Assignment
Show each line of the data below that contains the word "Istria". Case matters.

━━━ Record excerpts

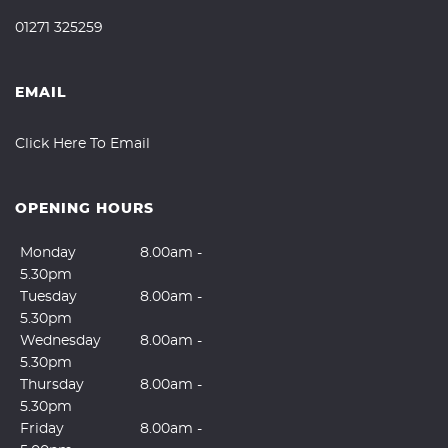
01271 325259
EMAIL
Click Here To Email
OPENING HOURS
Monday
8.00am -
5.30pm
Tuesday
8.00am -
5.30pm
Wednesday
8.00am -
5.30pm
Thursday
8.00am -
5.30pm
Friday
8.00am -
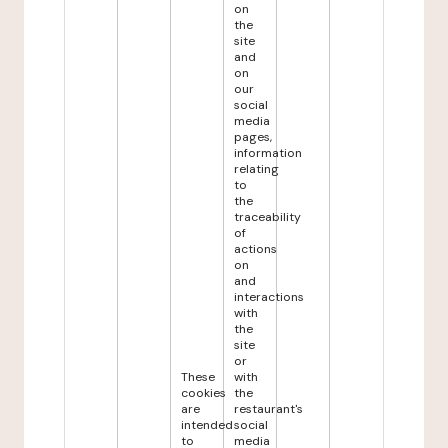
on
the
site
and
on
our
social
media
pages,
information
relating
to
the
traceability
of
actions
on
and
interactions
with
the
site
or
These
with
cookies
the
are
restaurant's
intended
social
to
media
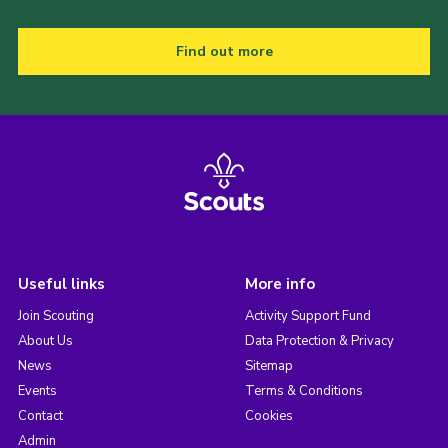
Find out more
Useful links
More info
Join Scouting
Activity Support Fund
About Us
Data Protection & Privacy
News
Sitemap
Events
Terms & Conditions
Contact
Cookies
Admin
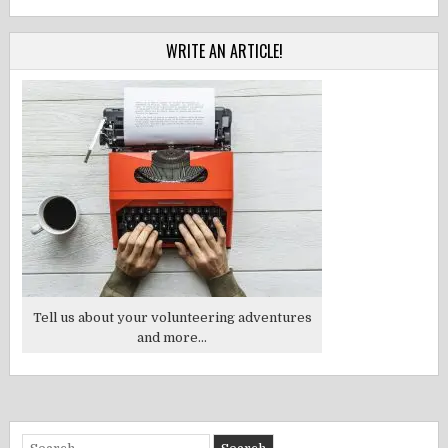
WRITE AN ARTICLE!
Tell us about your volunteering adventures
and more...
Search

━━━━━━
━━━ Record excerpts

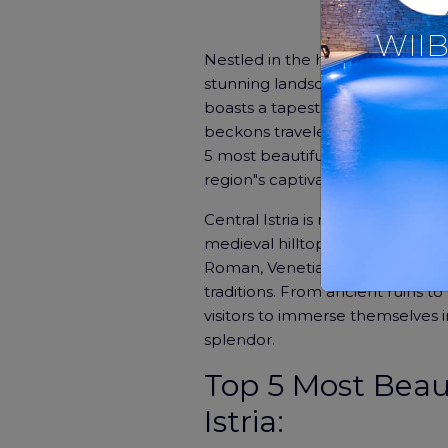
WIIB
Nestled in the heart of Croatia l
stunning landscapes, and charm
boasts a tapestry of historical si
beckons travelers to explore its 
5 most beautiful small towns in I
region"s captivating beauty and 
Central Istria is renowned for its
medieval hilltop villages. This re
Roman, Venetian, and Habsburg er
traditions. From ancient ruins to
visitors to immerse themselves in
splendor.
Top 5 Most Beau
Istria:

━━━━━━

Answer section
Central Istria is renowned for its
Istria:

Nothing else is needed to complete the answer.